3.18.10. Recommended Workflow
Source [1]
A simple way to use mypyc is to always compile your code after any code changes, but this can get tedious, especially if you have a lot of code. Instead, you can do most development in interpreted mode. This development workflow has worked smoothly for developing mypy and mypyc (often we forget that we aren't working on a vanilla Python project):
During development, use interpreted mode. This gives you a fast edit-run cycle.
Use type annotations liberally and use mypy to type check your code during development. Mypy and tests can find most errors that would break your compiled code, if you have good type annotation coverage. (Running mypy is pretty quick.)

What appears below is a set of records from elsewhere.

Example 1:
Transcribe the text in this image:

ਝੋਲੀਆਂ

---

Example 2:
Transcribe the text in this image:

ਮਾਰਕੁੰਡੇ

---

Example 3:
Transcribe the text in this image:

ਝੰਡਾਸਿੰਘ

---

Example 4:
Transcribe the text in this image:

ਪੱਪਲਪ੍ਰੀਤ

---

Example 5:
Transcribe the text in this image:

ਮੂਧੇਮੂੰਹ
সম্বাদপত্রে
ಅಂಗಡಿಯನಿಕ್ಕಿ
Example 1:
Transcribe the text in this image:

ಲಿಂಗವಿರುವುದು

After you've implemented a feature or a fix, compile your project and run tests again, now in compiled mode. Usually nothing will break here, assuming your type annotation coverage is good. This can happen locally or in a Continuous Integration (CI) job. If you have CI, compiling locally may be rarely needed.

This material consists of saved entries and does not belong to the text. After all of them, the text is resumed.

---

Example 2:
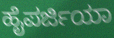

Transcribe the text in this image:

ಹೈಪರ್ಜಿಯಾ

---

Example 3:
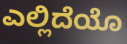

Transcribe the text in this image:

ಎಲ್ಲಿದೆಯೊ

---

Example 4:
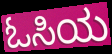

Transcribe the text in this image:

ಓಸಿಯ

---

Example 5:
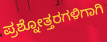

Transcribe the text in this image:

ಪ್ರಶ್ನೋತ್ತರಗಳಿಗಾಗಿ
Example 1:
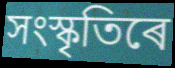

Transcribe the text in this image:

সংস্কৃতিৰে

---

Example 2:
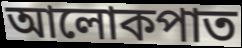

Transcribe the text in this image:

আলোকপাত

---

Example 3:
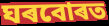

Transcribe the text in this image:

ঘৰবোৰত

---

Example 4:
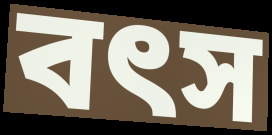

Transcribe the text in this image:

বৎস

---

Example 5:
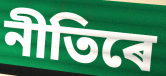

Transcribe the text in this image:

নীতিৰে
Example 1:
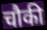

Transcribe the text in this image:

चौकी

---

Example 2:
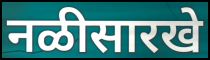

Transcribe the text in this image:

नळीसारखे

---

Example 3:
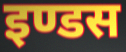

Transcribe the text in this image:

इण्डस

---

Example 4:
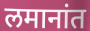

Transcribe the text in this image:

लमानांत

Release or deploy a compiled version. Optionally, include a fallback interpreted version for platforms that mypyc doesn't support.
This mypyc workflow only involves minor tweaks to a typical Python workflow. Most of development, testing and debugging happens in interpreted mode. Incremental mypy runs, especially when using the mypy daemon, are very quick (often a few hundred milliseconds).